|From:||Remi Colinet <remi(dot)colinet(at)gmail(dot)com>|
|Subject:||[PATCH v2] Progress command to monitor progression of long running SQL queries|
|Views:||Raw Message | Whole Thread | Download mbox|
This is version 2 of the new command name PROGRESS which I wrote in order
to monitor long running SQL queries in a Postgres backend process.
New command justification
The purpose of the command is to monitor long running SQL queries in a
backend process to evaluate when they will complete.
First, the user needs to find the pid of the backend process which is
executing the long running SQL query for which we want to monitor
This search may be based on the SQL query, the session, the terminal, using
the view pg_stat_activity. This view provides the best method to identify
the query to be monitored.
Once the pid of the backend is determined, user may run:
psql> PROGRESS [VERBOSE|(FORMAT TEXT|JSON|XML|INLINE)] PID_OF_BACKEND
The output will show a table similar to the one of the EXPLAIN command but
with further details about the progression of execution of each node which
may take a long time to be executed.
Such nodes are SeqScan (Sequential Scans), IndexScan (Index Scans), Sort
(long sorts which require disk tapes mecanism), TupleStore (Store on disks
of tuple tables), Limit, HashJoinTable which use one disk files to perform
Other nodes use the previous nodes. For instance, Material nodes use
The PROGRESS command can be used with the psql \watch command. For
instance, user may run:
psql> \watch PROGRESS PID_OF_BACKEND
This is handy to view progression of SQL queries.
A use case is shown in the below example based on a table named t_10m with
at least 10 millions rows.
The table has been created with :
CREATE TABLE T_10M ( id integer, md5 text);
INSERT INTO T_10M SELECT generate_series(1,10000000) AS id,
md5(random()::text) AS md5;
ANALYSE is needed to have statistics updated. These are used to compare
rows fetched with total number of rows and report percentage of execution
of query nodes.
If ANALYSE is not run against relations used by the monitored query,
statistics may be inaccurate.
1/ Start a first psql session to run a long SQL query:
[pgadm(at)rco ~]$ psql -A -d test
Type "help" for help.
The option -A is used to allow rows to be output without formatting work.

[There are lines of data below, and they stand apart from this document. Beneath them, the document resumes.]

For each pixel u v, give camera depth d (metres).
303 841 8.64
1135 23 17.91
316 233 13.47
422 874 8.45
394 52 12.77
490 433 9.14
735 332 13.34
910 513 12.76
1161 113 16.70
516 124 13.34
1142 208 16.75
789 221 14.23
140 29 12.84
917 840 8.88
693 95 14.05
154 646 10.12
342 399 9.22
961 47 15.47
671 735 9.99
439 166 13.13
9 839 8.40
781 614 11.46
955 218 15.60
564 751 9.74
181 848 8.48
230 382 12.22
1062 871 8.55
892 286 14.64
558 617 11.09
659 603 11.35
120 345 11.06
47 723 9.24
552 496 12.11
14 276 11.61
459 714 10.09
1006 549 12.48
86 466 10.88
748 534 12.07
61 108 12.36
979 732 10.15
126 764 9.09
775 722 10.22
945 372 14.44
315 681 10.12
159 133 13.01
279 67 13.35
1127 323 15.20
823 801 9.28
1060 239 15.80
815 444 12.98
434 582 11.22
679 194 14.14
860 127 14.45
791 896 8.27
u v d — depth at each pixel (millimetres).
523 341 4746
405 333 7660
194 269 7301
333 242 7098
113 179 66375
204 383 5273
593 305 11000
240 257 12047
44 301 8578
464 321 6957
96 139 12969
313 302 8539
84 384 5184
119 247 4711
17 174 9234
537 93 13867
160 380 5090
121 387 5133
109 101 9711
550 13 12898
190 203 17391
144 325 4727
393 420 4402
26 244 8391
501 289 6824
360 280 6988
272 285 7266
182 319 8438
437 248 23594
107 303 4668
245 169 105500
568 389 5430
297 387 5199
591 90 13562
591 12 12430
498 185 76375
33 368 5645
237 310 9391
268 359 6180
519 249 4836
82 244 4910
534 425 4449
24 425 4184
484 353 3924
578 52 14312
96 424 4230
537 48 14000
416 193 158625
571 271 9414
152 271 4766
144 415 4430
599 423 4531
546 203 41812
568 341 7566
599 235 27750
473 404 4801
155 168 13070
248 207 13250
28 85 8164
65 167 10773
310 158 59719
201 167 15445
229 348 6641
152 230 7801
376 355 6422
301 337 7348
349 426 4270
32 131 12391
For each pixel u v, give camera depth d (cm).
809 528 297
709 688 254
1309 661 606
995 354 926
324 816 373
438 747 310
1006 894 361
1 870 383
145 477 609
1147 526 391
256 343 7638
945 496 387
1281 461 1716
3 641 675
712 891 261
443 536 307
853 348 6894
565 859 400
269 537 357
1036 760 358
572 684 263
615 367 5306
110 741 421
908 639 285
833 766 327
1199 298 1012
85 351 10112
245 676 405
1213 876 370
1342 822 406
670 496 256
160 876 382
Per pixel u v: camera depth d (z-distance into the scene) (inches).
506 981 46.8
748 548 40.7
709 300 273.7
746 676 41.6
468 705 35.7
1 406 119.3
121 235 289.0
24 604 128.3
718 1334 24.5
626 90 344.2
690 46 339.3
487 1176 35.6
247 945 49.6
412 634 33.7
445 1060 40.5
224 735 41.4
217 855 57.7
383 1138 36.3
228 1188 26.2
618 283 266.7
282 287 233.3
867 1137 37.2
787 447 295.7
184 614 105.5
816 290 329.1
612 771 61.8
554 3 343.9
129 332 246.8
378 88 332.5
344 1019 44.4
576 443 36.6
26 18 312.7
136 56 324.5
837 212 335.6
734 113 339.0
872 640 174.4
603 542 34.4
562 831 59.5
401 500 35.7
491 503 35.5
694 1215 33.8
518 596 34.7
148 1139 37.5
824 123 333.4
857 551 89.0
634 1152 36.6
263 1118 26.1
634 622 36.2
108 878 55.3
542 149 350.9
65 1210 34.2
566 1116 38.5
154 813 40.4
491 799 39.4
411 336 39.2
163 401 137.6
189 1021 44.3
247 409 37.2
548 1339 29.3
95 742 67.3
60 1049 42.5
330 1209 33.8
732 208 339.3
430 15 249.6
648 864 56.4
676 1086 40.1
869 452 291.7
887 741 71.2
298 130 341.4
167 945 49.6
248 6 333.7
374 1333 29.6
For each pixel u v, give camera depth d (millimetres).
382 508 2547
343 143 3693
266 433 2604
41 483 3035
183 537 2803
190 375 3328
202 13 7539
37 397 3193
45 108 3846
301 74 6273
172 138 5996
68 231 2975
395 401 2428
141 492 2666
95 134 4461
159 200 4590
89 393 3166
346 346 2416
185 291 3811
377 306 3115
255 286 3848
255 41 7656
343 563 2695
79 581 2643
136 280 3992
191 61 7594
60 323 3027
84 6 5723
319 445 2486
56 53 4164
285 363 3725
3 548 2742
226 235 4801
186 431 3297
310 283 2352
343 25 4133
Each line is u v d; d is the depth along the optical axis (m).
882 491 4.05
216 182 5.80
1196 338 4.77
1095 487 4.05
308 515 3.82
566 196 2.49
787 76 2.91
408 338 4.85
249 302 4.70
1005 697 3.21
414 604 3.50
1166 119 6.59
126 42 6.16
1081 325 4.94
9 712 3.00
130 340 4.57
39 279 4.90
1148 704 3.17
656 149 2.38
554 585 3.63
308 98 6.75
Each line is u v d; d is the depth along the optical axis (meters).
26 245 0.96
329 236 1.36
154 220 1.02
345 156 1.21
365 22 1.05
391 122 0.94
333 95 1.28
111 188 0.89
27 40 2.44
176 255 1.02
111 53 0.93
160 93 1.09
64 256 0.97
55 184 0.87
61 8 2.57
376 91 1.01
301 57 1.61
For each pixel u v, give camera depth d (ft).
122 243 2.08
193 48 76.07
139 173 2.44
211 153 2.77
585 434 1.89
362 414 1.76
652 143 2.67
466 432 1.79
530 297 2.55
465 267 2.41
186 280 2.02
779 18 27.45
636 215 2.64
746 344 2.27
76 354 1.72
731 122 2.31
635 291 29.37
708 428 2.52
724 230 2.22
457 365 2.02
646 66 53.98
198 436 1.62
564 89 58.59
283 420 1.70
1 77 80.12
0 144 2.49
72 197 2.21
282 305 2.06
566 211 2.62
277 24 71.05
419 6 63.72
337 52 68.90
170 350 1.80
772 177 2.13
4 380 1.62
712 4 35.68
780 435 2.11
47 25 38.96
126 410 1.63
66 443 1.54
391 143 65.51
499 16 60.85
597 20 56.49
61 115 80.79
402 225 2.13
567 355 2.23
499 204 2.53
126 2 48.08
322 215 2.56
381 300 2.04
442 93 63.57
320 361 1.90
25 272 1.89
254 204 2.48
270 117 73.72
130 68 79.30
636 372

Redirect output to a file in order to let the query run without terminal
test=# \o out
Start a long running query:
test=# select * from t_10M order by md5;
2/ In a second psql session, list the backend pid(s) and their matching SQL
[pgadm(at)rco ~]$ psql -d test
Type "help" for help.
test=# select * from prg;
pid | query
26311 | select * from t_10m order by md5;
26312 | select * from t_10m order by md5;
26313 | select * from t_10m order by md5;
26330 | select * from prg;
Chose the pid of the backend running the long SQL query to be monitored.
Above example is a parallel SQL query. Lowest pid is the main backend of
test=# PROGRESS 26311;
status: <query running>
query: select * from t_10m order by md5;
time used (s): 20
worker child: 26312
-> Sort => rows r/w merge 0/0 sort 0/1895721 0% tape blocks 10903
Sort Key: md5
-> Parallel Seq Scan on t_10m => rows 1903441/4166657 45% => blks
worker child: 26313
-> Sort => rows r/w merge 0/0 sort 0/1967521 0% tape blocks 11314
Sort Key: md5
-> Parallel Seq Scan on t_10m => rows 1975561/4166657 47% => blks
worker parent: 26311
-> Sort on tapes writing => rows r/w merge 0/0 sort 0/2075590 0% tape
Sort Key: md5
-> Parallel Seq Scan on t_10m => rows 2111550/4166657 50% => blks
total disk space used (MB) 266
The query of the monitored backend is:
test=# select * from t_10M order by md5;
Because the table has 10 millions of rows, the sort is done on tapes.
The output shows the progression in terms of:
- rows with:
- already fetched rows,
- total rows to be fetched,
- blocks with:
- already fetched blocks
- total blocks to be fetched
Each node may have different output types.
Progression is reported in terms of rows, blocks, bytes, and percentages.
Sort nodes show tapes blocks being used and step phase (merge/sort).
Implementation of the command
The design of the command is:
- the user issue the "PROGRESS pid" command from a psql session.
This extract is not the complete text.